В душе Охнарь понимал, что Митька, пожалуй, прав, но все-таки отказался с ним согласиться. Ему хотелось верить, что воры отчаянные люди, спаянные благородным чувством товарищества и живущие припеваючи. Иначе хоть топись. На что ему тогда надеяться в жизни? На детдом? Он и теперь не отказался бы поступить туда, больно холодно становится на улице, но мечты его уже поблекли: рассказы Лохматого что-то сломали внутри. Рассчитывать на работу? И взрослых не берут, многие заводы, шахты стоят. Единственный оставался просвет — пугающий, как обрыв, и жутко манящий заглянуть в него: заделаться «деловым» вором — героем, который не знает страха и беспечно звенит в кармане шальной деньгой.

XVIII

Под утро выпал иней, огольцы закоченели так, что еле попадал зуб на зуб. Пришлось перебираться в подъезд ближнего дома и досыпать там, под лестницей. Почти все они кашляли.

Днем ребята приняли решение взять «на хапок» у какой-нибудь нэпманши сумочку с деньгами. Долго обсуждали план. Самую ответственную роль взял на себя Гарька и потребовал на это время у Охнаря финку. Ленька сперва уперся, потом нерешительно отдал. Гарька Лохматый был коновод, и, не подчинись ему Ленька, огольцы, пожалуй, прогнали бы его, а то и силой отняли нож.

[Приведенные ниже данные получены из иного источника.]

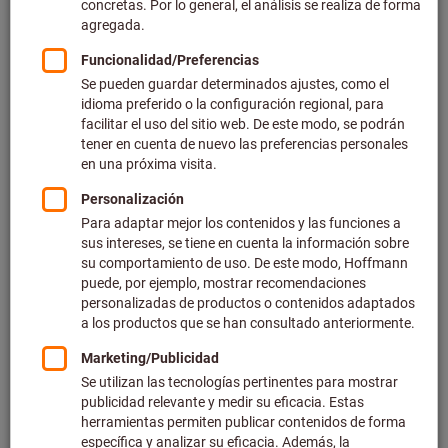
Precio por 1 Unidad (0,21 € / 1 Metros)
más IVA en la tarifa actual
Gastos de envío no incluidos
Precios individuales para clientes empresariales después
de
iniciar sesión.
Cantidad
Añadir a la cesta de la compra
En stock
Añadir a la lista de deseos
Compartir artículo
Catálogo electrónico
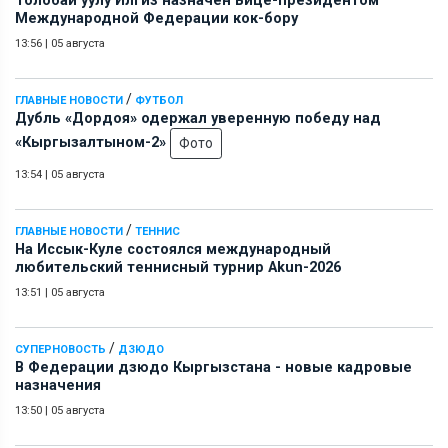
Толобай уулу Илгиз назначен Вице-президентом
Международной Федерации кок-бору
13:56
|
05 августа
/
ГЛАВНЫЕ НОВОСТИ
ФУТБОЛ
Дубль «Дордоя» одержал уверенную победу над
«Кыргызалтыном-2»
Фото
13:54
|
05 августа
/
ГЛАВНЫЕ НОВОСТИ
ТЕННИС
На Иссык-Куле состоялся международный
любительский теннисный турнир Akun-2026
13:51
|
05 августа
/
СУПЕРНОВОСТЬ
ДЗЮДО
В Федерации дзюдо Кыргызстана - новые кадровые
назначения
13:50
|
05 августа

Когда стемнело, маленькие грабители поднялись вверх по Фундуклеевской, к памятнику гетману Богдану Хмельницкому. В одном из ближних переулков остановились. Место было тихое. Фонарь на перекрестке бросал маслянисто-желтое пятно на полуголые каштаны, тополя, на усыпанный жухлой листвой тротуар, освещал ближние дома, пузатую тумбу для афиш. Ребята прислонились к цоколю железной ограды в жидкой тени полуоблетевшего сада, закурили и взяли под наблюдение оба конца переулка. Ленька, обиженный тем, что пришлось отдать финку, неспокойно ежился. Ладно, но если Лохмач попробует зажилить «перо», он кирпичом проломит ему башку.

Мимо солидно прошла пара: мужчина в демисезонном пальто и шляпе под руку с откормленной дамой, от которой потянулся еле уловимый запах духов.

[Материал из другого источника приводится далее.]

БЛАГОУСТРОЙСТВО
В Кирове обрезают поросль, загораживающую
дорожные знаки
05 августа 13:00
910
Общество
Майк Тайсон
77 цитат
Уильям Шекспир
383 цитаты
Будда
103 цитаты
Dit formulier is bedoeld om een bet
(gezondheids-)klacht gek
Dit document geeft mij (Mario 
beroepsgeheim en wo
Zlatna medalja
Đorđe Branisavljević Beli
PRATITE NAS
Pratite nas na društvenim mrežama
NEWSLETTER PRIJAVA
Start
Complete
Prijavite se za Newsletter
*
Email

Некоторое время спустя по той стороне переулка в ногу прошагало двое молодых красноармейцев; они о чем-то весело, оживленно разговаривали. Переулок опустел. Шаркая калошами, тихо проплелся старичок с толстой самшитовой палкой. Опять наступила тишина, безлюдье. Опасливо обогнув беспризорников, почти бегом прошмыгнуло трое школьников. В другое время огольцы затеяли бы с ними драку, отняли б фуражку или ранец, но сейчас они словно не заметили учеников. Не до них было!

До чего, однако, бесконечно время тянется! Охнарю казалось, что минуло уже несколько часов, а они и двадцати минут не стояли в переулке. Томился и Гарька Лохматый. Не стерпев, он медленно прошелся вдоль ограды до темного угла, почти исчезнув из поля зрения ребят, потом выглянул.

Слюнтяй вдруг сплюнул, пробормотал:

— Это совсем не то, что пишут в книжках.

Ленька посмотрел на него с удивлением:

— Ты про что?

— Так, — пренебрежительно сказал Слюнтяй. — Все равно не поймешь. Ведь ты же не знаешь, что такое Стивенсон, Густав Эмар или капитан Мариэт? Не знаешь, что такое Африка, антилопа гну, ковбои? Или вот, например, роман «Черный пират». Не читал, конечно? «Тысяча чертей, сеньор. Или кошелек, или я накормлю вас свинцом из этой шестизарядной игрушки!» Оказывается, все это лишь в книжках интересно: маски, револьверы, бумеранги… А в жизни вот мы: жалкие охотники за дамской сумочкой. Стоило ль из — за этого скитаться со всякой рванью?